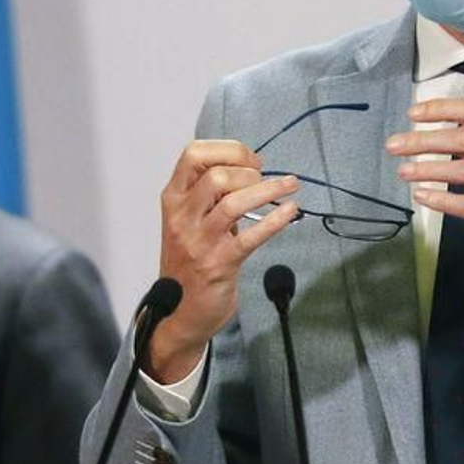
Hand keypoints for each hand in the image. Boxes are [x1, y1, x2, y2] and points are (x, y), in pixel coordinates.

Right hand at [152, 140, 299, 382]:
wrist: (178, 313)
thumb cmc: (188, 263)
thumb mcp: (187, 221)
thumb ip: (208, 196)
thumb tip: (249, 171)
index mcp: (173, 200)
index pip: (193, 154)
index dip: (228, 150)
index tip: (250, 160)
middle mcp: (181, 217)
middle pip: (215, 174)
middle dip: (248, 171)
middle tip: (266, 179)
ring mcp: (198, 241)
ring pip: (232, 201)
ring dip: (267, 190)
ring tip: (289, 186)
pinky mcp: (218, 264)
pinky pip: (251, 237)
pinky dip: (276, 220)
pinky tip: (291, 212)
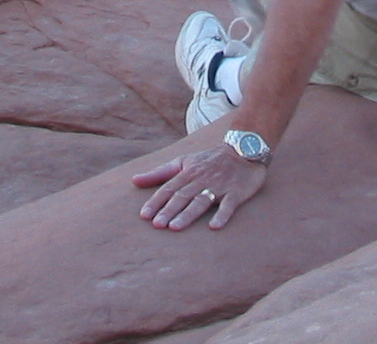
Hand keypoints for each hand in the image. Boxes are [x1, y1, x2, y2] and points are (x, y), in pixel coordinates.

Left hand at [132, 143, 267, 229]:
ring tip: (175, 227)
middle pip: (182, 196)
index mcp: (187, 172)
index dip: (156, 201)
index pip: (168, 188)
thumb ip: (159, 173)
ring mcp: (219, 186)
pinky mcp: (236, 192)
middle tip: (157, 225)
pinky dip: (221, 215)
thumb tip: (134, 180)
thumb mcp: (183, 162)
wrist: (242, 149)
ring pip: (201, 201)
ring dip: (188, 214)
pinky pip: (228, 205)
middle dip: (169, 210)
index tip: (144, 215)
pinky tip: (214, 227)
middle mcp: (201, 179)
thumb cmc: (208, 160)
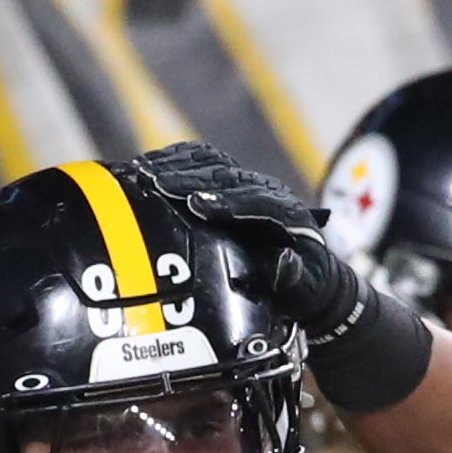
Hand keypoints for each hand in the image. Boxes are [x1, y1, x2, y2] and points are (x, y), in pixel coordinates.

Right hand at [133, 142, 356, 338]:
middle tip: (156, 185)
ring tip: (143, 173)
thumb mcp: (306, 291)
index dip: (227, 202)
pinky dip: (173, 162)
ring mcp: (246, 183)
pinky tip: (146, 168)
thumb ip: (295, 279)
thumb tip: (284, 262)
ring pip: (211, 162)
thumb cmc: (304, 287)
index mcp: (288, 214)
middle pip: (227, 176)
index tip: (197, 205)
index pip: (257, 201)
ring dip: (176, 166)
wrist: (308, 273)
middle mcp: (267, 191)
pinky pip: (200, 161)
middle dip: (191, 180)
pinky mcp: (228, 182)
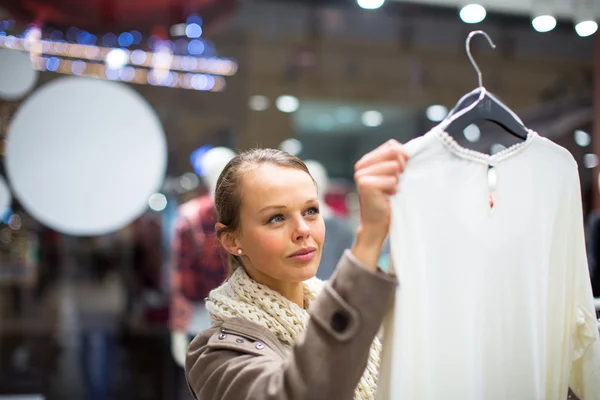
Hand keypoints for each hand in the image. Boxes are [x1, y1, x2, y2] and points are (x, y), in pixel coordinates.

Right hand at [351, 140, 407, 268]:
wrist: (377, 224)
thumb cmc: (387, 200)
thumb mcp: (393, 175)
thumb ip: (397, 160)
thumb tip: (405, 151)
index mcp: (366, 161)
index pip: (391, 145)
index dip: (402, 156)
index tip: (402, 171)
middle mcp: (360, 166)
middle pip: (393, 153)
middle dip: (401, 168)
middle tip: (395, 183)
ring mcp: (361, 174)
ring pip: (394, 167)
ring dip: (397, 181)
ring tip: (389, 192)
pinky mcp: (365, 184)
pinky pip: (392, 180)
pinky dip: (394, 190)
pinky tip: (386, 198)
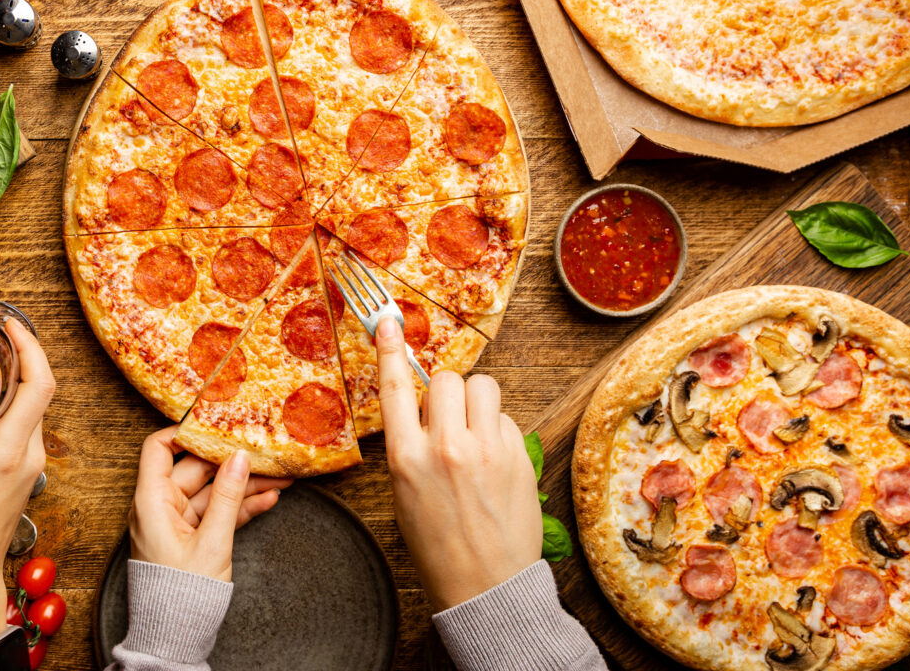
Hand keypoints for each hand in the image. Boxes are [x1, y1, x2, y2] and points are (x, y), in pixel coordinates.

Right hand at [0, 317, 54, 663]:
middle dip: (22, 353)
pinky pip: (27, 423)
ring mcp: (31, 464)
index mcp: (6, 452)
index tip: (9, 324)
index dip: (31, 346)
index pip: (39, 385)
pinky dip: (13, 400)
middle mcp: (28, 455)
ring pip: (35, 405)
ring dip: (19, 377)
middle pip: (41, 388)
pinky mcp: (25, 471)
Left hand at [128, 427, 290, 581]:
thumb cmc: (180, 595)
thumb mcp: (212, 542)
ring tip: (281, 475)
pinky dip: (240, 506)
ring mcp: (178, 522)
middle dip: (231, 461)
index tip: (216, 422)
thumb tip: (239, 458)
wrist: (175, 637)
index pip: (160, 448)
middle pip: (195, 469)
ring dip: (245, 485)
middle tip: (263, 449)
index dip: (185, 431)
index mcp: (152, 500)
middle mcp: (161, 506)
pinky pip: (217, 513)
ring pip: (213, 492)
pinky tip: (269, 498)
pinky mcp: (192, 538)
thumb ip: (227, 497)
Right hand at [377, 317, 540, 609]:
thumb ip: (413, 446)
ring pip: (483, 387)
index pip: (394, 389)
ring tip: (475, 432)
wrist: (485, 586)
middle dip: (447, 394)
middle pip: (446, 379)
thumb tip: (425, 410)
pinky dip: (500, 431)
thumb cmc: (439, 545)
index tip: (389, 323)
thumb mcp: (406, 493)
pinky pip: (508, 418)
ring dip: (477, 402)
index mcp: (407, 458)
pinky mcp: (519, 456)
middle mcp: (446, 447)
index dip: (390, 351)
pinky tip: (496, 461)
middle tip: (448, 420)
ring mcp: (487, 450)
————
- **WHAT IS REQUIRED**:
Please copy out from the data above, without any picture, exactly the lines running from the one that holds "ring mcp: (361, 174)" through the one that holds "middle pip: (195, 469)", and nothing beyond them.

- **RESPONSE**:
ring mcp: (361, 174)
ring pip: (394, 167)
ring dip: (397, 181)
ring tip: (389, 192)
pinky mcp: (365, 184)
pinky pip: (392, 180)
pinky dip: (394, 190)
pinky tip: (386, 198)
Hand keypoints for each hand in the image. Boxes are [x1, y1, x2, y2] and points are (x, y), in pixel coordinates.

Right hand at [0, 317, 54, 663]:
middle dip: (22, 353)
pinky pip: (27, 423)
ring mcp: (31, 464)
index mcp: (6, 452)
index tip: (9, 324)
index dip: (31, 346)
index pip: (39, 385)
pinky dip: (13, 400)
middle mcp: (28, 455)
ring pip: (35, 405)
ring dip: (19, 377)
middle pip: (41, 388)
pinky mcp: (25, 471)
Left hand at [128, 427, 290, 581]:
thumb cmc: (180, 595)
thumb mcp: (212, 542)
ring tip: (281, 475)
pinky dip: (240, 506)
ring mcp: (178, 522)
middle dip: (231, 461)
index tip: (216, 422)
thumb tip: (239, 458)
wrist: (175, 637)
index pip: (160, 448)
middle pip: (195, 469)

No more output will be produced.